According to the Ubuntu changelog for the linux-lts-quantal package, Ubuntu (Canonical) added this kernel fix in 3.5.0-49~precise1, released on May 5th 2014 (one week ago).
I will definitely give it a try with the new kernel.
Broken TSO (TCP Segmentation Offload) handling in tg3 driver?
I found another bug report which shows very similar kernel outputs (see http://hotpotato.tistory.com/361). This bug report seems to be a copy of https://access.redhat.com/site/solutions/69382, but unfortunately the solution on the RedHat site can only be seen with a valid subscription. ARGH. According to the first page, the root cause for the issue is:
Certain Broadcom devices, mostly the BMC5704 controllers, failed to work due to incorrect TSO (TCP Segmentation Offload) handling in the tg3 driver. The TSO handling code has been revised so that the devices now work as expected.

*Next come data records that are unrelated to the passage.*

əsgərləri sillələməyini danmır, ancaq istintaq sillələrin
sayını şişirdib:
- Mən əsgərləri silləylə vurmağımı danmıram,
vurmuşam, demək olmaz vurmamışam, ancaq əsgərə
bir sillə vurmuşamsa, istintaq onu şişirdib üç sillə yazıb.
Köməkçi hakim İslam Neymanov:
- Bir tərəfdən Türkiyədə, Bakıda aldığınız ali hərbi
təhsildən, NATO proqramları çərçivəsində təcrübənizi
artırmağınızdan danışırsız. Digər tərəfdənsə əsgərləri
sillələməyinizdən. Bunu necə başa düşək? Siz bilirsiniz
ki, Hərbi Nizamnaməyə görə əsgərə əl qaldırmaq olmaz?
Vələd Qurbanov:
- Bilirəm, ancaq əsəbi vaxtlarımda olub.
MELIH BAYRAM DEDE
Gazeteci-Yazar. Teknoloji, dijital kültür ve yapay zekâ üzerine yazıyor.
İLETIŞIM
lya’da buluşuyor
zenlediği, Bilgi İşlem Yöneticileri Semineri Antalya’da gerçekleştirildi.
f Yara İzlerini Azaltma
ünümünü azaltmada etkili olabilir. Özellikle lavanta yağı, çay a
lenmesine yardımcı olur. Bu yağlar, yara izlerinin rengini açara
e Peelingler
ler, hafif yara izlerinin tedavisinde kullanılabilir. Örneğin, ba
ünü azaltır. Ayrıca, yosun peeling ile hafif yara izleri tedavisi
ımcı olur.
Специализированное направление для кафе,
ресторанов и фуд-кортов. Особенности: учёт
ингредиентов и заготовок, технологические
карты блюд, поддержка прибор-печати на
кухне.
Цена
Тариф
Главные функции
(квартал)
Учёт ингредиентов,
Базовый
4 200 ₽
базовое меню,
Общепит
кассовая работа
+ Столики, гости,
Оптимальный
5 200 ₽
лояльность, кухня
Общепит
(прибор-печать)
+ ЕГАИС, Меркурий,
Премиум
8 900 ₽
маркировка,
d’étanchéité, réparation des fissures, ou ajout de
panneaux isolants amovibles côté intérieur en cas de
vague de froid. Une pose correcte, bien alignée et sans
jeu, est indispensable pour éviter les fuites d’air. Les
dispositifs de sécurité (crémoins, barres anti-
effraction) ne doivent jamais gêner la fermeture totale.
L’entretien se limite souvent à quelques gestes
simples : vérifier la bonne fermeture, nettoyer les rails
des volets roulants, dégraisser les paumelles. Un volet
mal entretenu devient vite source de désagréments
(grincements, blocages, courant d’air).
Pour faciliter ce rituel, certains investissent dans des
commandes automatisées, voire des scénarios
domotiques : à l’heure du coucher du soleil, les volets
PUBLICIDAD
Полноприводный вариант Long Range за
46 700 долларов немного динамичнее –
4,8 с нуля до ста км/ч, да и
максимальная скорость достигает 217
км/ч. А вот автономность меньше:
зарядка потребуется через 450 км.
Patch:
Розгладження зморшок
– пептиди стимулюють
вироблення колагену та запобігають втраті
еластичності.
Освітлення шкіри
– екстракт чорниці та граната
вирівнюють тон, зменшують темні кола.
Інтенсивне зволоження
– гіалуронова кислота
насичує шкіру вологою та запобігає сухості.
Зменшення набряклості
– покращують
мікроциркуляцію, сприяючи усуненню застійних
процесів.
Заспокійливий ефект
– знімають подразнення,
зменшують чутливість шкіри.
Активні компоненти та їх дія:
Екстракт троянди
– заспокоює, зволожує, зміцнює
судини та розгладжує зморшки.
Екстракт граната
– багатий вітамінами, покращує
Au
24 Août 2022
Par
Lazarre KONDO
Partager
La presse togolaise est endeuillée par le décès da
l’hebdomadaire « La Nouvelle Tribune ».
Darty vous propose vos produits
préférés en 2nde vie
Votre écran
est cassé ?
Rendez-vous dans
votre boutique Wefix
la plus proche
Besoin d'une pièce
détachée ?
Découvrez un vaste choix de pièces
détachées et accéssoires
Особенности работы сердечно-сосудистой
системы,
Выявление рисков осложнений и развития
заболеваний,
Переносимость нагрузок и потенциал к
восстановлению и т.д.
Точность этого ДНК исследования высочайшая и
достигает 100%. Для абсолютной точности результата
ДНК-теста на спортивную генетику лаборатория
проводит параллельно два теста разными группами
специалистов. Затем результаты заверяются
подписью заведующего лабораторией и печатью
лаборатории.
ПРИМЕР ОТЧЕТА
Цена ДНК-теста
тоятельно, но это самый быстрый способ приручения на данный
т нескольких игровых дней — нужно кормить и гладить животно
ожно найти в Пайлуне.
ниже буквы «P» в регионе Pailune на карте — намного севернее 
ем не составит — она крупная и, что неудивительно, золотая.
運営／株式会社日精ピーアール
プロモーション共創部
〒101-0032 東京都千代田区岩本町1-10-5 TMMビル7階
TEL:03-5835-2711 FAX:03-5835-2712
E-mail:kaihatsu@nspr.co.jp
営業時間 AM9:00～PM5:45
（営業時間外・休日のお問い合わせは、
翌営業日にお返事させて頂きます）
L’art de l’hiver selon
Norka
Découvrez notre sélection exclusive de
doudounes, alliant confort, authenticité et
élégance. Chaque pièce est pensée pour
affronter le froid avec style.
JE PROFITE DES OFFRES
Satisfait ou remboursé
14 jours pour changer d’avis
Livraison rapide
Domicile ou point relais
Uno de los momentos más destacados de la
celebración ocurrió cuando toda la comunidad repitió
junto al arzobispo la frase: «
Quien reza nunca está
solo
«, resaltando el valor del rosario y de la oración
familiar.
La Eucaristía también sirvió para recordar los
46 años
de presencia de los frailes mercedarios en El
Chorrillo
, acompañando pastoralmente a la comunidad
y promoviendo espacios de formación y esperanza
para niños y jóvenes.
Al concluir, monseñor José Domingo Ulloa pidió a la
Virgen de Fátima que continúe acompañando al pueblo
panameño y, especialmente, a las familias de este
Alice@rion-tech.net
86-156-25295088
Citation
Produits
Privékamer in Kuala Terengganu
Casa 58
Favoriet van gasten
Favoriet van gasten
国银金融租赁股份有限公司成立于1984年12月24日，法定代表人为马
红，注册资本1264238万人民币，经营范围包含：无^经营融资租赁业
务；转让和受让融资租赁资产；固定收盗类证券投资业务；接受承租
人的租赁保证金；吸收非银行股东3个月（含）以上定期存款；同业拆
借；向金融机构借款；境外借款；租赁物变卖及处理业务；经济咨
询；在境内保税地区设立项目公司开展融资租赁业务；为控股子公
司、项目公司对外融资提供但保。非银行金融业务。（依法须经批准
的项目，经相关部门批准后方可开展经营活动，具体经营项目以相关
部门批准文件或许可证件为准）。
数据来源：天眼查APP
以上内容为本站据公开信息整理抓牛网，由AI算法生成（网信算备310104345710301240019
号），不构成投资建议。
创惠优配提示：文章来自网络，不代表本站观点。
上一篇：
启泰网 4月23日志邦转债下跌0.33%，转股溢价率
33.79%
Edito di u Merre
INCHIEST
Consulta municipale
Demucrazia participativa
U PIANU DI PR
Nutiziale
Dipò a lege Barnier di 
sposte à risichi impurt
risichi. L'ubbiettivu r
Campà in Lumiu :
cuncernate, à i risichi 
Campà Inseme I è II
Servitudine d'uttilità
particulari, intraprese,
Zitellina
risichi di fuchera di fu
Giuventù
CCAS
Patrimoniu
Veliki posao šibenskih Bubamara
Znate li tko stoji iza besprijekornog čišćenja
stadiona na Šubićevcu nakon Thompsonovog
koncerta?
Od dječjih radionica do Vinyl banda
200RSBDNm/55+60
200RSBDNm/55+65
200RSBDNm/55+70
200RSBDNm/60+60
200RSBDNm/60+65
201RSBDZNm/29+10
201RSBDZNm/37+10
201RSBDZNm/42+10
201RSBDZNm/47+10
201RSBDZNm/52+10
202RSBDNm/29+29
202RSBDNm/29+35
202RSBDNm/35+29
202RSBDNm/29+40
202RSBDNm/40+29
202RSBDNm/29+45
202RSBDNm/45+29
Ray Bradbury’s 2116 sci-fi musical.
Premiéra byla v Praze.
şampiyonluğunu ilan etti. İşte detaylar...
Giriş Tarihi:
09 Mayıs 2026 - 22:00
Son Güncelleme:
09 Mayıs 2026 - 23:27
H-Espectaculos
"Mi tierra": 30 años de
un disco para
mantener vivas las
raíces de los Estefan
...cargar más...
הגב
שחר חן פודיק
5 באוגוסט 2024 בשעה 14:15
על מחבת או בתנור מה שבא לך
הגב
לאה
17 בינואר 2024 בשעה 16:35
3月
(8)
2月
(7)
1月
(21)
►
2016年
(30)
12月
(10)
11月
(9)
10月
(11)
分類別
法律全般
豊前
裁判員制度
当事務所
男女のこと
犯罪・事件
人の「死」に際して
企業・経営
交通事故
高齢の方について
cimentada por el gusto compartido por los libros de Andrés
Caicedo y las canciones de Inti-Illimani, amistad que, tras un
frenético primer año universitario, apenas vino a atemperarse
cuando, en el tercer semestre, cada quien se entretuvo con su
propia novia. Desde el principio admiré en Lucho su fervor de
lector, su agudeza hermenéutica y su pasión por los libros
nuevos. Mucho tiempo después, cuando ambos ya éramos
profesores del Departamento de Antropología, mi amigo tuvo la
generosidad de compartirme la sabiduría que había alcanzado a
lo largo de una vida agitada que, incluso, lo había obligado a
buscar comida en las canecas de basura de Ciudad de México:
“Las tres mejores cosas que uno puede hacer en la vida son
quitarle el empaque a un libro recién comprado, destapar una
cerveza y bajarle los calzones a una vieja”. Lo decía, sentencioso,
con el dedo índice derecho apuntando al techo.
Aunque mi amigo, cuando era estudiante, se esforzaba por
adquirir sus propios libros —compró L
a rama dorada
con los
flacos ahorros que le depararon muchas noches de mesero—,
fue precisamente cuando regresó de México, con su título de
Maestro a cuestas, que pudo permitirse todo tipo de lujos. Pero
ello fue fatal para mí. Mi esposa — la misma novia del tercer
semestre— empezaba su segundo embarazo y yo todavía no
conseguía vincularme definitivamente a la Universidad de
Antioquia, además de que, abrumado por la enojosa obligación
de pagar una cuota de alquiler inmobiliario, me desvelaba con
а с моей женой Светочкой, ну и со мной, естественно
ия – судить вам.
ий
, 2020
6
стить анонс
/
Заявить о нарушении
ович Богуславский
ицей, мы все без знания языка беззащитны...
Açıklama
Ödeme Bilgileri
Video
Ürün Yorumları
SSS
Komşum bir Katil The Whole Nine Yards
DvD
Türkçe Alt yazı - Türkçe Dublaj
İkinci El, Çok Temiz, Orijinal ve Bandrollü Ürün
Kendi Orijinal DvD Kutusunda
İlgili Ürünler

But as this bug is already known since August 30th 2013 on the Red Hat site, I still tend for the first possibility (the deadlock bug).
General tg3 issue with Broadcom BCM5719?
According to the VMware Knowledge Base entry #2035701, last updated on December 11th 2013, there is a general issue in the tg3 driver specific on BCM5719 and BCM5720 NIC controllers. The issue can be resolved by updating the Broadcom driver (tg3). As a workaround, the "NetQueue feature" can be disabled. As this is a VMware feature, it doesn't seem to be the cause for my freeze.
By the way there is a video on Youtube (https://www.youtube.com/watch?v=6jRho13n-k4) from Önder Yilmaz, published on April 28th 2014, which seems to be describing the same issue.
Update May 19th, 2014:
After an uptime of 5 days with the new kernel (3.5.0-49-generic), the entries have disappared from /var/log/kern.log and dmesg.